Tartarus.
Chances are, if you’re familiar with the word at all, it conjures up some dark subterranean prison for ancient Greek titans–towering, evil creatures made of stone–and other bad actors. Take Sisyphus, for example. He’s imprisoned down there. He rolls a boulder all the way up a mountain, only to have it tumble back down, just as he reaches the top. He does this over and over, hence the term “a Sisyphean task”—doing something pointless. Another denizen of Tartarus is evil Tantalus, a demigod king who cut up his son and served him, boiled, to the Gods of Olympus. For all eternity he now starves beneath a fruit tree just out of reach, above a pond whose water recedes whenever he kneels to drink.
But peel away the deeper layers of Greek mythology, back to the time before the gods and humans, and Tartarus wasn’t a super-max prison for ancient Greek bad guys. Anything but. Instead, it was a place of divine feminine creation. A place where the sky, sea and mountains were first born, after Gaia had poured out the stars and created gravity, or, as it was called, Eros.

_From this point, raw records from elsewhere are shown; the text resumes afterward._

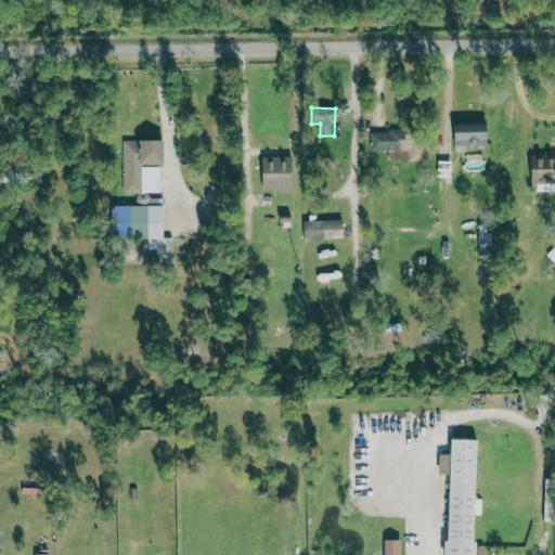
[(489,124),(455,125),(455,146),(489,146),(489,124)]
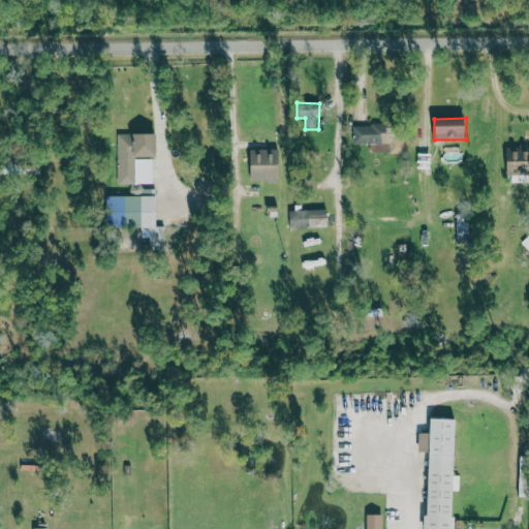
[(370,144),(371,153),(404,152),(404,129),(397,129),(397,124),(354,125),(354,144),(370,144)]
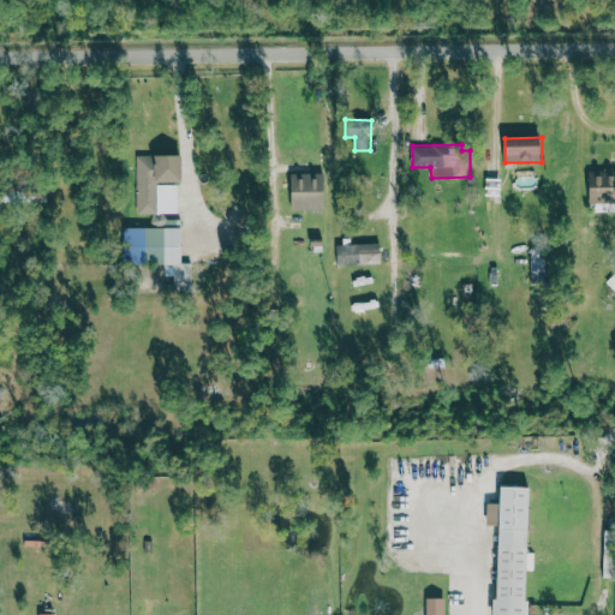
[(125,264),(165,264),(165,276),(174,276),(174,285),(192,285),(192,263),(183,263),(181,218),(178,218),(178,183),(183,183),(183,155),(136,156),(136,215),(151,215),(151,228),(125,228),(125,264)]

According to the Greeks, Gaia, the Earth, was the first thing to exist anywhere. She emerged from the silence and stillness of Chaos, and became self-aware. She was the first titan, and the first thing she created was her womb. Tartarus was so deep in the Earth that later, Zeus claimed a bronze anvil, dropped from the Underworld, would fall for nine days before it reached this place.
It was here that she created Ouranos, the Sky, her future husband, and the other early titans who fashioned the first ecosystems.
It was in Tartarus that her husband Ouranos locked away six of Gaia’s children, which enraged her.
It was in Tartarus that she created Typhon, a monster made for one purpose: to kill her grandson Zeus after he betrayed her.
And it was in Tartarus that Zeus imprisoned Gaia’s beloved family of creators forever in darkness, far beneath the light-filled life systems that they originally made.